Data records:
--------------------------------
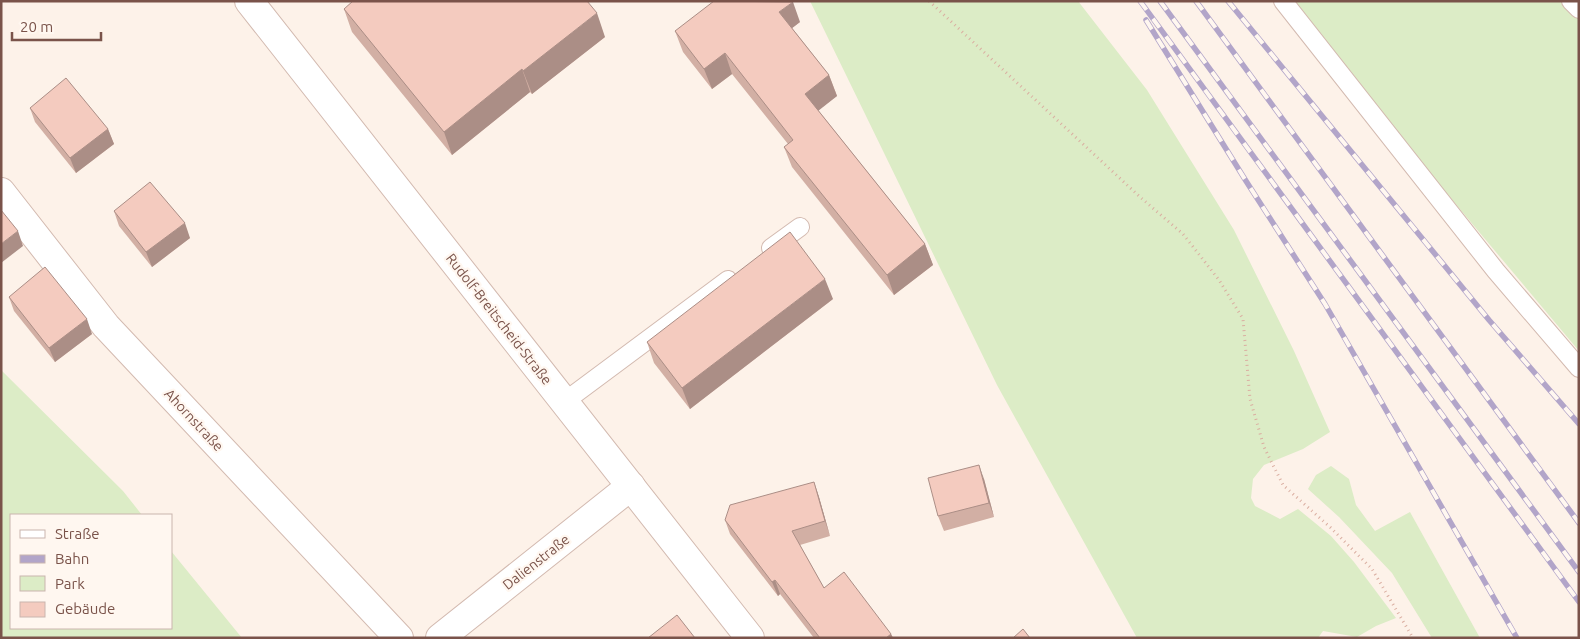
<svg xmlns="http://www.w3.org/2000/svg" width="1580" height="639" viewBox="0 0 1580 639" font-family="Ubuntu,sans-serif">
  <rect width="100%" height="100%" fill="#fdf2e9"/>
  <g fill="#dcecc6">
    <path d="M 810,1 L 1078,1 L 1147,90 L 1234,230 L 1294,351 L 1330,432 L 1303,449 L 1264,465 L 1253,479 L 1251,498 L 1255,506 L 1280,519 L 1298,509 L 1331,536 L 1354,562 L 1396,618 L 1376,626 L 1357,637 L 1323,631 L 1318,638 L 1137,638 L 997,385 Z"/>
    <path d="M 1289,1 L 1579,1 L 1579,351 L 1333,58 Z"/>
    <path d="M 1,370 L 123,491 L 142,515 L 11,515 L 11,628 L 171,628 L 171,551 L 242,638 L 1,638 Z"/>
    <path d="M 1331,466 L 1349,479 L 1356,505 L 1375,531 L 1410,512 L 1480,638 L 1432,638 L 1392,573 L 1339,517 L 1308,489 L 1316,475 Z"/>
  </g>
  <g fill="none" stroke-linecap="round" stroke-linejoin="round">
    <g stroke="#d3bab0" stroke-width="20">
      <g id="service">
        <path d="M 1283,1 L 1496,271 L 1579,368"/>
        <path d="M 1571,1 L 1579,9"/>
        <path d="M 771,248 L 800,227"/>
        <path d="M 564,402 L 728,280"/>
      </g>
    </g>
    <g stroke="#d3bab0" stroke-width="30">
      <g id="minor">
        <path d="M 249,1 L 750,638"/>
        <path d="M 1,192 L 106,326 L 399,638"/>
        <path d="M 440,638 L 631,486"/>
      </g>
    </g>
    <path stroke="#daaea1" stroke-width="3" stroke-dasharray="1 4" stroke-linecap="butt" d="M 929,1 L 1140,197 L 1183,234 L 1219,280 L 1243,319 L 1250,399 L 1264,447 L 1283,485 L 1331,528 L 1372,569 L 1413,638"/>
    <use href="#service" stroke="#fff" stroke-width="18"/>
    <use href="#minor" stroke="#fff" stroke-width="28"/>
    <g stroke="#b2a5c9" stroke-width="5.5">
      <g id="rail">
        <path d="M 1140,1 L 1579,602"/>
        <path d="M 1160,1 L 1579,572"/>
        <path d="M 1196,1 L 1579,523"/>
        <path d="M 1228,1 L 1489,320 L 1579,424"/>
        <path d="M 1146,20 L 1246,181 L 1325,304 L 1517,638"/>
      </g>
    </g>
    <use href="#rail" stroke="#fff7f0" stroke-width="4" stroke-dasharray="11" stroke-linecap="butt"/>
  </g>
  <g fill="#d2afa4">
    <path d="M 344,9 L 605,37 L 532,94 L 530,92 L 452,155 L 352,32 Z"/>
    <path d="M 800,22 L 792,28 L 829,75 L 837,96 L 818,110 L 925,244 L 933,265 L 894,295 L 792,167 L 784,147 L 788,144 L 732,74 L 712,89 L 683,52 L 675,31 Z"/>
    <path d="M 30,108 L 108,129 L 114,144 L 76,173 L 35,122 Z"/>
    <path d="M 114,211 L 190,238 L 152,267 L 119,226 Z"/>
    <path d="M 9,297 L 92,334 L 55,362 L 14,311 Z"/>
    <path d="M 833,299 L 690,409 L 654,363 L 647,342 Z"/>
    <path d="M 984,479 L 994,517 L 944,531 L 938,516 Z"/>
    <path d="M 814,482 L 819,497 L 830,536 L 800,545 L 824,588 L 891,634 L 893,638 L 814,638 L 780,594 L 778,596 L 730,534 L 725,520 Z"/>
  </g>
  <g fill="#ab8e86">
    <path d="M 793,2 L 800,22 L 787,32 L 779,12 Z"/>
    <path d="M 597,13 L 605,37 L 532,94 L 523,71 Z"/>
    <path d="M 725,53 L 732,74 L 712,89 L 704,69 Z"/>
    <path d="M 522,69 L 530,92 L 452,155 L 444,132 Z"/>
    <path d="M 829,75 L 837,96 L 813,115 L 805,94 Z"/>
    <path d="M 108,129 L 114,144 L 76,173 L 70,158 Z"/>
    <path d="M 185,223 L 190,238 L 152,267 L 146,252 Z"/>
    <path d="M 18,231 L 23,246 L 1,263 L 1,244 Z"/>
    <path d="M 925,244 L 933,265 L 894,295 L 887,275 Z"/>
    <path d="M 825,279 L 833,299 L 690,409 L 682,388 Z"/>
    <path d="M 87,319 L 92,334 L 55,362 L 49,348 Z"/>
    <path d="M 979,465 L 984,479 L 994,517 L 989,503 Z"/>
    <path d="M 814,482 L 819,497 L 830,536 L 825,521 Z"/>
    <path d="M 775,580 L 780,594 L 778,596 L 772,582 Z"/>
    <path d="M 891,634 L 893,638 L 886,638 Z"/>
  </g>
  <g fill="#f4cbbf" stroke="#ab8e86">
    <path d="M 353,1 L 587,1 L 597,13 L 523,71 L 522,69 L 444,132 L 344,9 Z"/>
    <path d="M 714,1 L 793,2 L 779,12 L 829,75 L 805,94 L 925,244 L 887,275 L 784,147 L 793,140 L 725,53 L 704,69 L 675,31 Z"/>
    <path d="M 66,78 L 108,129 L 70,158 L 30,108 Z"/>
    <path d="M 150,182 L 185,223 L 146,252 L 114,211 Z"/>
    <path d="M 1,210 L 18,231 L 1,244 Z"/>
    <path d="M 790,232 L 825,279 L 682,388 L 647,342 Z"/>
    <path d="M 45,267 L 87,319 L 49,348 L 9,297 Z"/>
    <path d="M 979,465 L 989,503 L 938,516 L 928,478 Z"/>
    <path d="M 814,482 L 825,521 L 792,531 L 824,588 L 844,572 L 891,634 L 886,638 L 820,638 L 775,580 L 772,582 L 725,520 L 730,505 Z"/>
    <path d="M 677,615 L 695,638 L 648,638 Z"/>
    <path d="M 1023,629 L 1030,638 L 1013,638 Z"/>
  </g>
  <g text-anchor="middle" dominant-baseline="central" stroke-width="4.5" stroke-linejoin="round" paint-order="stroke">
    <g font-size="14" fill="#7a534a" stroke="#fff7f0">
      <text transform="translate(499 319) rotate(52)">Rudolf-Breitscheid-Straße</text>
      <text transform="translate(194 420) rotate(47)">Ahornstraße</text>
      <text transform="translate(536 562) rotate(-38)">Dalienstraße</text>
    </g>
  </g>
  <rect width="1580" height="639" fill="none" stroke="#7a534a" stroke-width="5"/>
  <rect x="10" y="514" width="162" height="115" fill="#fff7f0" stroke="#cab5ae"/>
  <rect x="20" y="530" width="25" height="8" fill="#ffffff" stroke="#cab5ae"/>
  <text x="55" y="539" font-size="15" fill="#7a534a">Straße</text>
  <rect x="20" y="555" width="25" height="8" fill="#b2a5c9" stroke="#cab5ae"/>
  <text x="55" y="564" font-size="15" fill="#7a534a">Bahn</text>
  <rect x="20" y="576" width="25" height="15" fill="#dcecc6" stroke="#cab5ae"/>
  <text x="55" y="589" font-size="15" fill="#7a534a">Park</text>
  <rect x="20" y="602" width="25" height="15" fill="#f4cbbf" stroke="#cab5ae"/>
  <text x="55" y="614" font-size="15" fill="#7a534a">Gebäude</text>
  <path d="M12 32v8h89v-8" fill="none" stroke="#7a534a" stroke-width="2.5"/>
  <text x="20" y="32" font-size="15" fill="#7a534a" stroke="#fff7f0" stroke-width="4" paint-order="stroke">20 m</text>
</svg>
--------------------------------
(WHAT IS EXPECTED):
Pictures are not part of the copy; transcribe the rest of the data verbatim.

(EXERCISE RESULT):
<svg xmlns="http://www.w3.org/2000/svg" width="1580" height="639" viewBox="0 0 1580 639" font-family="Ubuntu,sans-serif">
  <rect width="100%" height="100%" fill="#fdf2e9"/>
  <g fill="#dcecc6">
    <path d="M 810,1 L 1078,1 L 1147,90 L 1234,230 L 1294,351 L 1330,432 L 1303,449 L 1264,465 L 1253,479 L 1251,498 L 1255,506 L 1280,519 L 1298,509 L 1331,536 L 1354,562 L 1396,618 L 1376,626 L 1357,637 L 1323,631 L 1318,638 L 1137,638 L 997,385 Z"/>
    <path d="M 1289,1 L 1579,1 L 1579,351 L 1333,58 Z"/>
    <path d="M 1,370 L 123,491 L 142,515 L 11,515 L 11,628 L 171,628 L 171,551 L 242,638 L 1,638 Z"/>
    <path d="M 1331,466 L 1349,479 L 1356,505 L 1375,531 L 1410,512 L 1480,638 L 1432,638 L 1392,573 L 1339,517 L 1308,489 L 1316,475 Z"/>
  </g>
  <g fill="none" stroke-linecap="round" stroke-linejoin="round">
    <g stroke="#d3bab0" stroke-width="20">
      <g id="service">
        <path d="M 1283,1 L 1496,271 L 1579,368"/>
        <path d="M 1571,1 L 1579,9"/>
        <path d="M 771,248 L 800,227"/>
        <path d="M 564,402 L 728,280"/>
      </g>
    </g>
    <g stroke="#d3bab0" stroke-width="30">
      <g id="minor">
        <path d="M 249,1 L 750,638"/>
        <path d="M 1,192 L 106,326 L 399,638"/>
        <path d="M 440,638 L 631,486"/>
      </g>
    </g>
    <path stroke="#daaea1" stroke-width="3" stroke-dasharray="1 4" stroke-linecap="butt" d="M 929,1 L 1140,197 L 1183,234 L 1219,280 L 1243,319 L 1250,399 L 1264,447 L 1283,485 L 1331,528 L 1372,569 L 1413,638"/>
    <use href="#service" stroke="#fff" stroke-width="18"/>
    <use href="#minor" stroke="#fff" stroke-width="28"/>
    <g stroke="#b2a5c9" stroke-width="5.5">
      <g id="rail">
        <path d="M 1140,1 L 1579,602"/>
        <path d="M 1160,1 L 1579,572"/>
        <path d="M 1196,1 L 1579,523"/>
        <path d="M 1228,1 L 1489,320 L 1579,424"/>
        <path d="M 1146,20 L 1246,181 L 1325,304 L 1517,638"/>
      </g>
    </g>
    <use href="#rail" stroke="#fff7f0" stroke-width="4" stroke-dasharray="11" stroke-linecap="butt"/>
  </g>
  <g fill="#d2afa4">
    <path d="M 344,9 L 605,37 L 532,94 L 530,92 L 452,155 L 352,32 Z"/>
    <path d="M 800,22 L 792,28 L 829,75 L 837,96 L 818,110 L 925,244 L 933,265 L 894,295 L 792,167 L 784,147 L 788,144 L 732,74 L 712,89 L 683,52 L 675,31 Z"/>
    <path d="M 30,108 L 108,129 L 114,144 L 76,173 L 35,122 Z"/>
    <path d="M 114,211 L 190,238 L 152,267 L 119,226 Z"/>
    <path d="M 9,297 L 92,334 L 55,362 L 14,311 Z"/>
    <path d="M 833,299 L 690,409 L 654,363 L 647,342 Z"/>
    <path d="M 984,479 L 994,517 L 944,531 L 938,516 Z"/>
    <path d="M 814,482 L 819,497 L 830,536 L 800,545 L 824,588 L 891,634 L 893,638 L 814,638 L 780,594 L 778,596 L 730,534 L 725,520 Z"/>
  </g>
  <g fill="#ab8e86">
    <path d="M 793,2 L 800,22 L 787,32 L 779,12 Z"/>
    <path d="M 597,13 L 605,37 L 532,94 L 523,71 Z"/>
    <path d="M 725,53 L 732,74 L 712,89 L 704,69 Z"/>
    <path d="M 522,69 L 530,92 L 452,155 L 444,132 Z"/>
    <path d="M 829,75 L 837,96 L 813,115 L 805,94 Z"/>
    <path d="M 108,129 L 114,144 L 76,173 L 70,158 Z"/>
    <path d="M 185,223 L 190,238 L 152,267 L 146,252 Z"/>
    <path d="M 18,231 L 23,246 L 1,263 L 1,244 Z"/>
    <path d="M 925,244 L 933,265 L 894,295 L 887,275 Z"/>
    <path d="M 825,279 L 833,299 L 690,409 L 682,388 Z"/>
    <path d="M 87,319 L 92,334 L 55,362 L 49,348 Z"/>
    <path d="M 979,465 L 984,479 L 994,517 L 989,503 Z"/>
    <path d="M 814,482 L 819,497 L 830,536 L 825,521 Z"/>
    <path d="M 775,580 L 780,594 L 778,596 L 772,582 Z"/>
    <path d="M 891,634 L 893,638 L 886,638 Z"/>
  </g>
  <g fill="#f4cbbf" stroke="#ab8e86">
    <path d="M 353,1 L 587,1 L 597,13 L 523,71 L 522,69 L 444,132 L 344,9 Z"/>
    <path d="M 714,1 L 793,2 L 779,12 L 829,75 L 805,94 L 925,244 L 887,275 L 784,147 L 793,140 L 725,53 L 704,69 L 675,31 Z"/>
    <path d="M 66,78 L 108,129 L 70,158 L 30,108 Z"/>
    <path d="M 150,182 L 185,223 L 146,252 L 114,211 Z"/>
    <path d="M 1,210 L 18,231 L 1,244 Z"/>
    <path d="M 790,232 L 825,279 L 682,388 L 647,342 Z"/>
    <path d="M 45,267 L 87,319 L 49,348 L 9,297 Z"/>
    <path d="M 979,465 L 989,503 L 938,516 L 928,478 Z"/>
    <path d="M 814,482 L 825,521 L 792,531 L 824,588 L 844,572 L 891,634 L 886,638 L 820,638 L 775,580 L 772,582 L 725,520 L 730,505 Z"/>
    <path d="M 677,615 L 695,638 L 648,638 Z"/>
    <path d="M 1023,629 L 1030,638 L 1013,638 Z"/>
  </g>
  <g text-anchor="middle" dominant-baseline="central" stroke-width="4.5" stroke-linejoin="round" paint-order="stroke">
    <g font-size="14" fill="#7a534a" stroke="#fff7f0">
      <text transform="translate(499 319) rotate(52)">Rudolf-Breitscheid-Straße</text>
      <text transform="translate(194 420) rotate(47)">Ahornstraße</text>
      <text transform="translate(536 562) rotate(-38)">Dalienstraße</text>
    </g>
  </g>
  <rect width="1580" height="639" fill="none" stroke="#7a534a" stroke-width="5"/>
  <rect x="10" y="514" width="162" height="115" fill="#fff7f0" stroke="#cab5ae"/>
  <rect x="20" y="530" width="25" height="8" fill="#ffffff" stroke="#cab5ae"/>
  <text x="55" y="539" font-size="15" fill="#7a534a">Straße</text>
  <rect x="20" y="555" width="25" height="8" fill="#b2a5c9" stroke="#cab5ae"/>
  <text x="55" y="564" font-size="15" fill="#7a534a">Bahn</text>
  <rect x="20" y="576" width="25" height="15" fill="#dcecc6" stroke="#cab5ae"/>
  <text x="55" y="589" font-size="15" fill="#7a534a">Park</text>
  <rect x="20" y="602" width="25" height="15" fill="#f4cbbf" stroke="#cab5ae"/>
  <text x="55" y="614" font-size="15" fill="#7a534a">Gebäude</text>
  <path d="M12 32v8h89v-8" fill="none" stroke="#7a534a" stroke-width="2.5"/>
  <text x="20" y="32" font-size="15" fill="#7a534a" stroke="#fff7f0" stroke-width="4" paint-order="stroke">20 m</text>
</svg>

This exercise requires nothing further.